Copy out the listing below, substituting "AVAILABLE" for "SOLD OUT" and leaving every other line unchanged. Omit the pictures from your copy.

─── INPUT ───

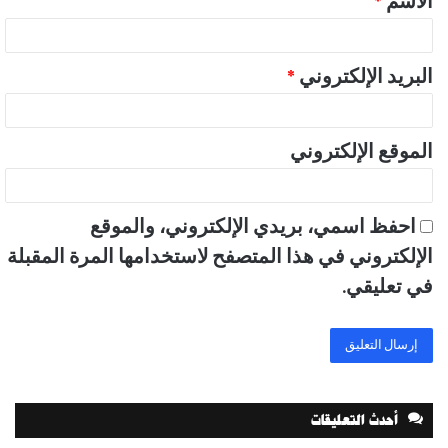
الاسم
*
*
البريد الإلكتروني
*
الموقع الإلكتروني
احفظ اسمي، بريدي الإلكتروني، والموقع
الإلكتروني في هذا المتصفح لاستخدامها المرة المقبلة
في تعليقي.
أحدث التعليقات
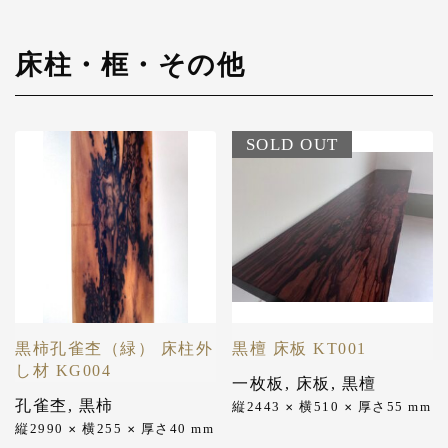
床柱・框・その他
SOLD OUT
黒柿孔雀杢（緑） 床柱外
黒檀 床板 KT001
し材 KG004
一枚板
,
床板
,
黒檀
孔雀杢
,
黒柿
縦2443
横510
厚さ55
mm
✕
✕
縦2990
横255
厚さ40
mm
✕
✕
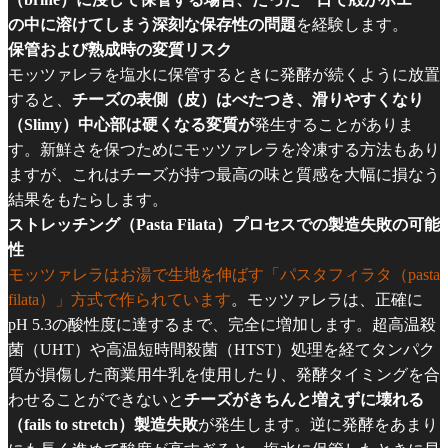
の中に溶けてしまう深刻な保存性の問題
を経験します。
保管および熟成時の変質リスク
モッツァレラを塩水に保管するときに発酵が続くように放置
すると、
チーズの表側（皮）はべたつき、滑りやすくなり
（Slimy）中心部は硬くなる変質が
発生することがありま
す。新鮮さを保つためにモッツァレラを冷凍する方法もあり
ますが、これはチーズが持つ最高の味と質感を大幅に損なう
結果をもたらします。
ストレッチング（Pasta Filata）プロセスでの製造失敗の可能
性
モッツァレラはお湯で生地を伸ばす「パスタフィラタ（pasta
filata）」方式で作られています
。モッツァレラは、正確に
pH 5.3の酸性度に達するまで、完全に増加します。超高温殺
菌（UHT）や高温短時間殺菌（HTST）処理を経てタンパク
質が損傷した商業用牛乳を使用したり、発酵タイミングを合
わせることができないと
チーズがきちんと増えずに壊れる
（fails to stretch）製造失敗
が発生します。逆に発酵をあまり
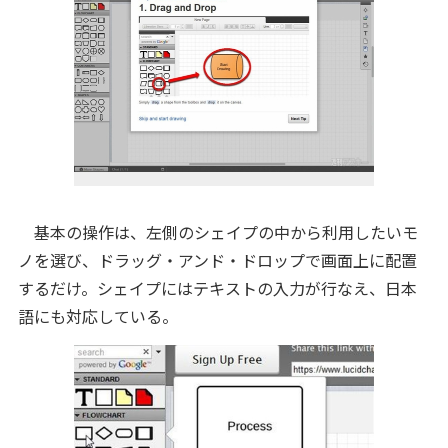
基本の操作は、左側のシェイプの中から利用したいモ
ノを選び、ドラッグ・アンド・ドロップで画面上に配置
するだけ。シェイプにはテキストの入力が行なえ、日本
語にも対応している。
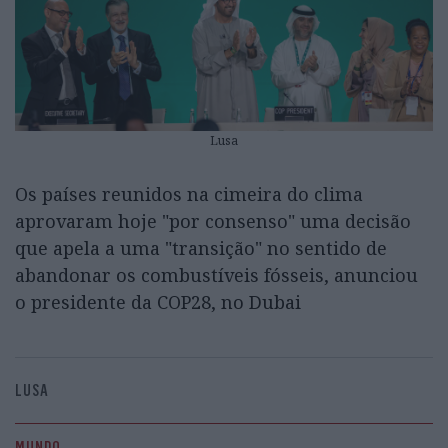
Lusa
Os países reunidos na cimeira do clima
aprovaram hoje "por consenso" uma decisão
que apela a uma "transição" no sentido de
abandonar os combustíveis fósseis, anunciou
o presidente da COP28, no Dubai
LUSA
MUNDO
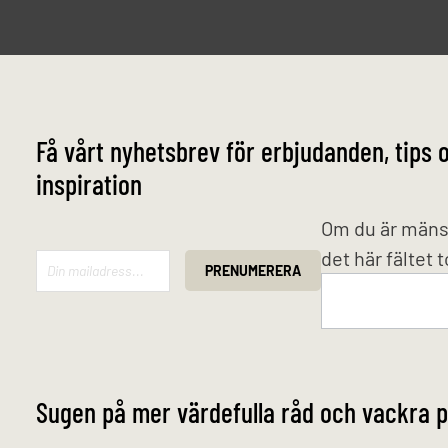
Få vårt nyhetsbrev för erbjudanden, tips 
inspiration
Mailchimp
Om du är mäns
det här fältet 
PRENUMERERA
Sugen på mer värdefulla råd och vackra p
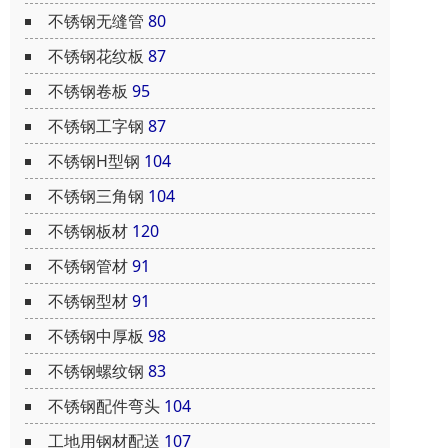
不锈钢无缝管
80
不锈钢花纹板
87
不锈钢卷板
95
不锈钢工字钢
87
不锈钢H型钢
104
不锈钢三角钢
104
不锈钢板材
120
不锈钢管材
91
不锈钢型材
91
不锈钢中厚板
98
不锈钢螺纹钢
83
不锈钢配件弯头
104
工地用钢材配送
107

───

- _TASK RESULT_:
الاسم
*
*
البريد الإلكتروني
*
الموقع الإلكتروني
احفظ اسمي، بريدي الإلكتروني، والموقع
الإلكتروني في هذا المتصفح لاستخدامها المرة المقبلة
في تعليقي.
أحدث التعليقات
床柱・框・その他
AVAILABLE
黒柿孔雀杢（緑） 床柱外
黒檀 床板 KT001
し材 KG004
一枚板
,
床板
,
黒檀
孔雀杢
,
黒柿
縦2443
横510
厚さ55
mm
✕
✕
縦2990
横255
厚さ40
mm
✕
✕
の中に溶けてしまう深刻な保存性の問題
を経験します。
保管および熟成時の変質リスク
モッツァレラを塩水に保管するときに発酵が続くように放置
すると、
チーズの表側（皮）はべたつき、滑りやすくなり
（Slimy）中心部は硬くなる変質が
発生することがありま
す。新鮮さを保つためにモッツァレラを冷凍する方法もあり
ますが、これはチーズが持つ最高の味と質感を大幅に損なう
結果をもたらします。
ストレッチング（Pasta Filata）プロセスでの製造失敗の可能
性
モッツァレラはお湯で生地を伸ばす「パスタフィラタ（pasta
filata）」方式で作られています
。モッツァレラは、正確に
pH 5.3の酸性度に達するまで、完全に増加します。超高温殺
菌（UHT）や高温短時間殺菌（HTST）処理を経てタンパク
質が損傷した商業用牛乳を使用したり、発酵タイミングを合
わせることができないと
チーズがきちんと増えずに壊れる
（fails to stretch）製造失敗
が発生します。逆に発酵をあまり
基本の操作は、左側のシェイプの中から利用したいモ
ノを選び、ドラッグ・アンド・ドロップで画面上に配置
するだけ。シェイプにはテキストの入力が行なえ、日本
語にも対応している。
Lusa
Os países reunidos na cimeira do clima
aprovaram hoje "por consenso" uma decisão
que apela a uma "transição" no sentido de
abandonar os combustíveis fósseis, anunciou
o presidente da COP28, no Dubai
LUSA
MUNDO
Få vårt nyhetsbrev för erbjudanden, tips 
inspiration
Mailchimp
Om du är mäns
det här fältet 
PRENUMERERA
Sugen på mer värdefulla råd och vackra p
不锈钢无缝管
80
不锈钢花纹板
87
不锈钢卷板
95
不锈钢工字钢
87
不锈钢H型钢
104
不锈钢三角钢
104
不锈钢板材
120
不锈钢管材
91
不锈钢型材
91
不锈钢中厚板
98
不锈钢螺纹钢
83
不锈钢配件弯头
104
工地用钢材配送
107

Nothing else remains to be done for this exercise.